Collected data:
--

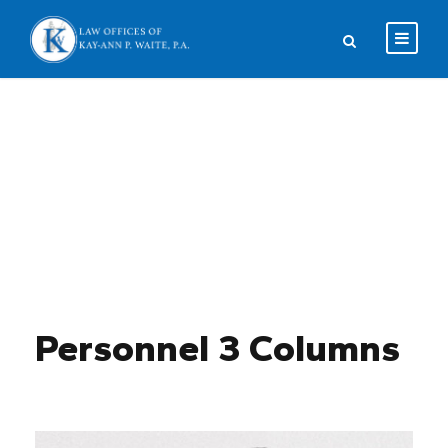
Team / Plain Style
Personnel 3 Columns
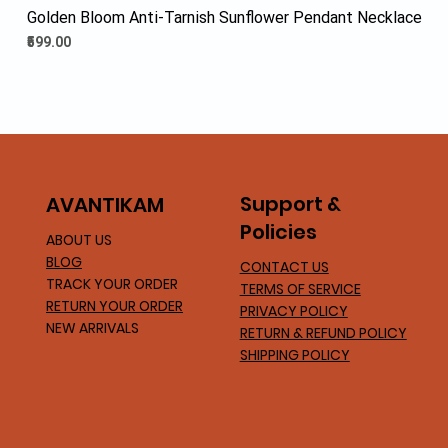
Golden Bloom Anti-Tarnish Sunflower Pendant Necklace
Price
₹599.00
Support &
AVA
NTIKAM
Policies
ABOUT US
BLOG
CONTACT US
TRACK YOUR ORDER
TERMS OF SERVICE
RETURN YOUR ORDER
PRIVACY POLICY
NEW ARRIVALS
RETURN & REFUND POLICY
SHIPPING POLICY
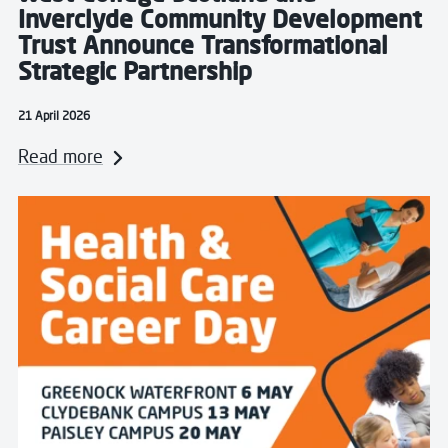
Inverclyde Community Development
Trust Announce Transformational
Strategic Partnership
21 April 2026
Read more
Read more about West College Scotland to Host Care 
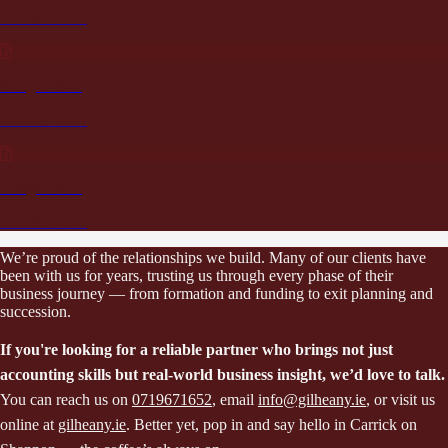
October 2022
Budget 2022
October 2021
Budget 2021
October 2020
We’re proud of the relationships we build. Many of our clients have
been with us for years, trusting us through every phase of their
business journey — from formation and funding to exit planning and
succession.
If you're looking for a reliable partner who brings not just
accounting skills but real-world business insight, we’d love to talk.
You can reach us on
0719671652
, email
info@gilheany.ie
, or visit us
online at
gilheany.ie
. Better yet, pop in and say hello in Carrick on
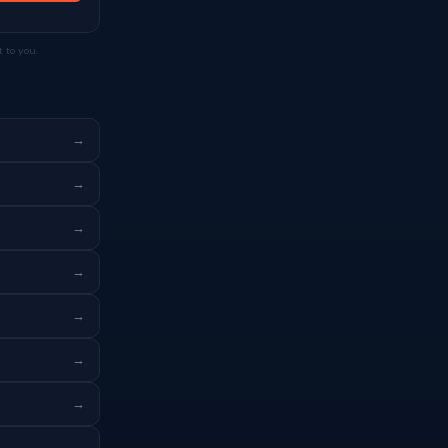
 to you.
→
→
→
→
→
→
→
→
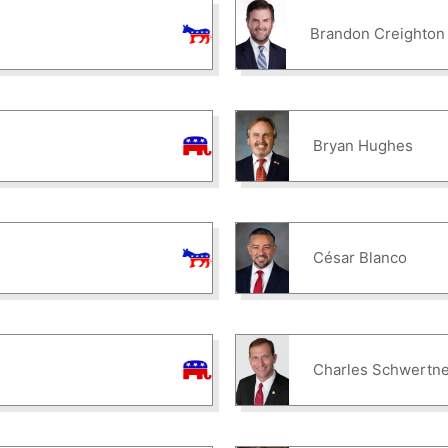
Brandon Creighton
Bryan Hughes
César Blanco
Charles Schwertne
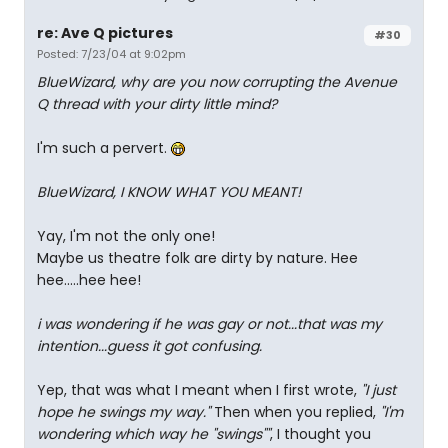
re: Ave Q pictures
#30
Posted: 7/23/04 at 9:02pm
BlueWizard, why are you now corrupting the Avenue
Q thread with your dirty little mind?
I'm such a pervert.
BlueWizard, I KNOW WHAT YOU MEANT!
Yay, I'm not the only one!
Maybe us theatre folk are dirty by nature. Hee
hee.....hee hee!
i was wondering if he was gay or not...that was my
intention...guess it got confusing.
Yep, that was what I meant when I first wrote,
"I just
hope he swings my way."
Then when you replied,
"I'm
wondering which way he "swings""
, I thought you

--

**Job item**
Would you retype each line above exactly and skip every image?

**Solution below**
Team / Plain Style
Personnel 3 Columns
Golden Bloom Anti-Tarnish Sunflower Pendant Necklace
Price
₹599.00
Support &
AVA
NTIKAM
Policies
ABOUT US
BLOG
CONTACT US
TRACK YOUR ORDER
TERMS OF SERVICE
RETURN YOUR ORDER
PRIVACY POLICY
NEW ARRIVALS
RETURN & REFUND POLICY
SHIPPING POLICY
Inverclyde Community Development
Trust Announce Transformational
Strategic Partnership
21 April 2026
Read more
Read more about West College Scotland to Host Care 
October 2022
Budget 2022
October 2021
Budget 2021
October 2020
We’re proud of the relationships we build. Many of our clients have
been with us for years, trusting us through every phase of their
business journey — from formation and funding to exit planning and
succession.
If you're looking for a reliable partner who brings not just
accounting skills but real-world business insight, we’d love to talk.
You can reach us on
0719671652
, email
info@gilheany.ie
, or visit us
online at
gilheany.ie
. Better yet, pop in and say hello in Carrick on
 to you.
→
→
→
→
→
→
→
→
Brandon Creighton
Bryan Hughes
César Blanco
Charles Schwertne
re: Ave Q pictures
#30
Posted: 7/23/04 at 9:02pm
BlueWizard, why are you now corrupting the Avenue
Q thread with your dirty little mind?
I'm such a pervert.
BlueWizard, I KNOW WHAT YOU MEANT!
Yay, I'm not the only one!
Maybe us theatre folk are dirty by nature. Hee
hee.....hee hee!
i was wondering if he was gay or not...that was my
intention...guess it got confusing.
Yep, that was what I meant when I first wrote,
"I just
hope he swings my way."
Then when you replied,
"I'm
wondering which way he "swings""
, I thought you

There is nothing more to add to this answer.